Once we have our bins, then it’s a matter of makeing a density plot over time for each of the three events (starting, ongoing, and ending).

import matplotlib.pyplot as plt


def makebarplot(bins):
    time = [b[0] for b in bins]   # extract the x-axis data
    fig = plt.figure()            # get the matplotlib plot figure
    fig.set_size_inches(8, 1)     # set the size of the plot
    ax = fig.add_subplot(1, 1, 1) # add a plot to the figure; Subplot
    # is confusing, though.  The magical "(1, 1, 1)" here means there
    # will be one row, one column, and we are working with plot number
    # 1, all of which is the same as just one plot.  There is a little
    # more documentation on this at:
    # http://matplotlib.org/api/pyplot_api.html#matplotlib.pyplot.subplot
    fig.patch.set_visible(False)  # make the background transparent
    # turn off the borders (called spines)
    ax.spines['top'].set_visible(False)
    ax.spines['bottom'].set_visible(False)
    ax.spines['right'].set_visible(False)
    ax.spines['left'].set_visible(False)
    # set all of the ticks to 0 length
    ax.tick_params(axis=u'both', which=u'both',length=0)
    # hide everything about the x-axis
    ax.axes.get_xaxis().set_visible(False)

    barwidth = 1                  # remove gaps between bars
    color = ["red", "blue", "green"] # set the colors for
    for row in range(1, len(color)+1): # make as many rows as colors
        # extract the correct column
        ongoing = [b[row] for b in bins]
        # scale the data to the maximum
        ongoing = [c/float(max(ongoing)) for c in ongoing]

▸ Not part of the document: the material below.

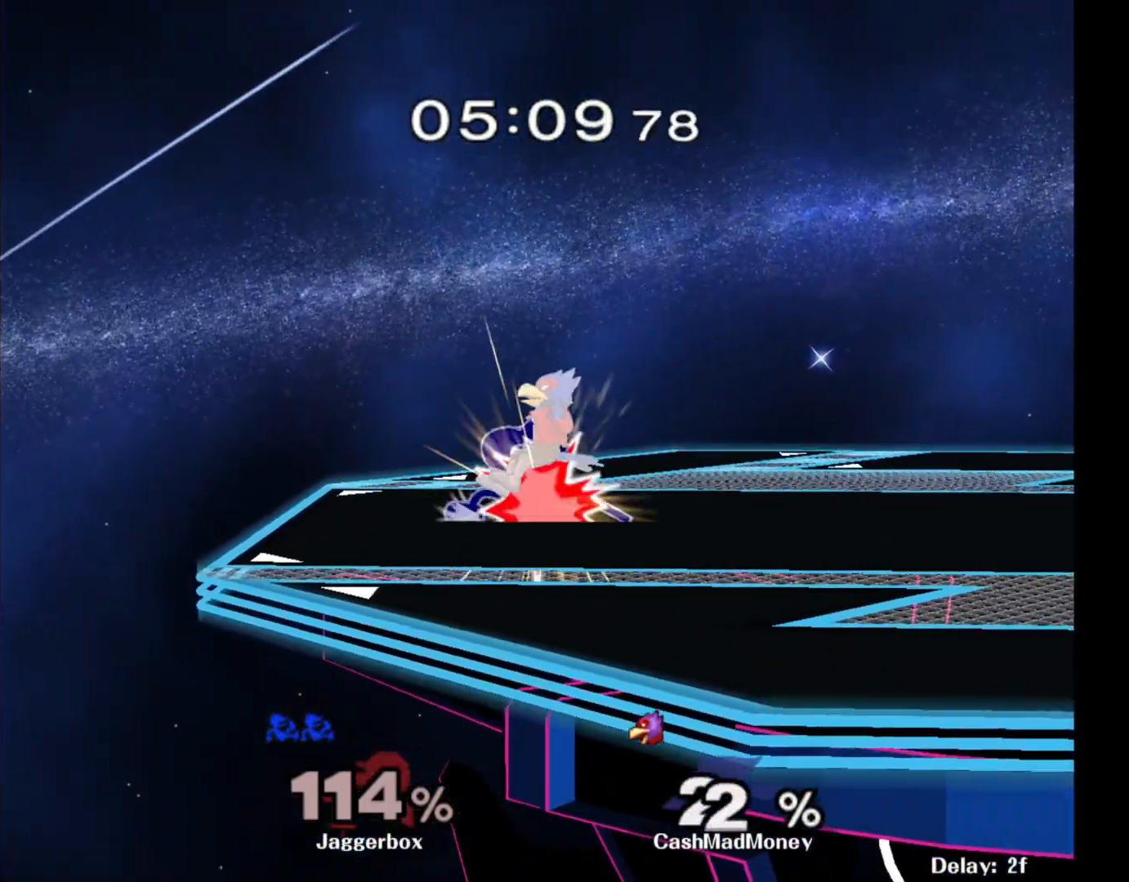
{"buttons": [], "left_stick": "center", "right_stick": "center", "events": [[50, "A", "up"], [333, "left_stick", "center"]]}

        # draw a black line at the left end
        left = 10
        border_width = 20
        d = border_width
        ax.barh(row, d, barwidth, color="black",
                left=left, edgecolor="none",
                linewidth=0)
        left += d
        # fill in the horizontal bar with the right color density
        # (alpha)
        for d, c in zip(time, ongoing):
            ax.barh(row, d, barwidth,
                    alpha=0.9*c+.01,
                    color=color[row-1],
                    left=left,
                    edgecolor="none",
                    linewidth=0)
            left += d

        # draw a black line at the right end
        d = border_width
        ax.barh(row, d, barwidth,
                color="black",
                left=left, edgecolor="none",
                linewidth=0)
    # label the rows
    plt.yticks([1.5, 2.5, 3.5], ['stopping', 'ongoing', 'starting'], size=10)
    # return the plot to __main__
    return plt

# do some housekeeping that makes it all go in OrgMode (and hence PDF
# and HTML)
if __name__ == "__main__":
    plt = makebarplot(bins)
    # The file extension controls the output format; .png and .pdf are
    # good choices along with .svg
    filename="edplot.svg"
    plt.savefig(filename)
    return filename

Sorry, your browser does not support SVG.

And now you can see the number of starting events in green, the number of ongoing events in blue, and the number of ending events in red. The darker the color, the more events of that type are happening at that time, hence the name, event density plot.

The Future

This could pretty readily be a Python class, and may be that someday, but for now the makebarplot function is sufficient and hopefully easy to understand and translate to the language of your choice.

I would also like to include more examples, but thought that would be as likely to add confusion as clarity.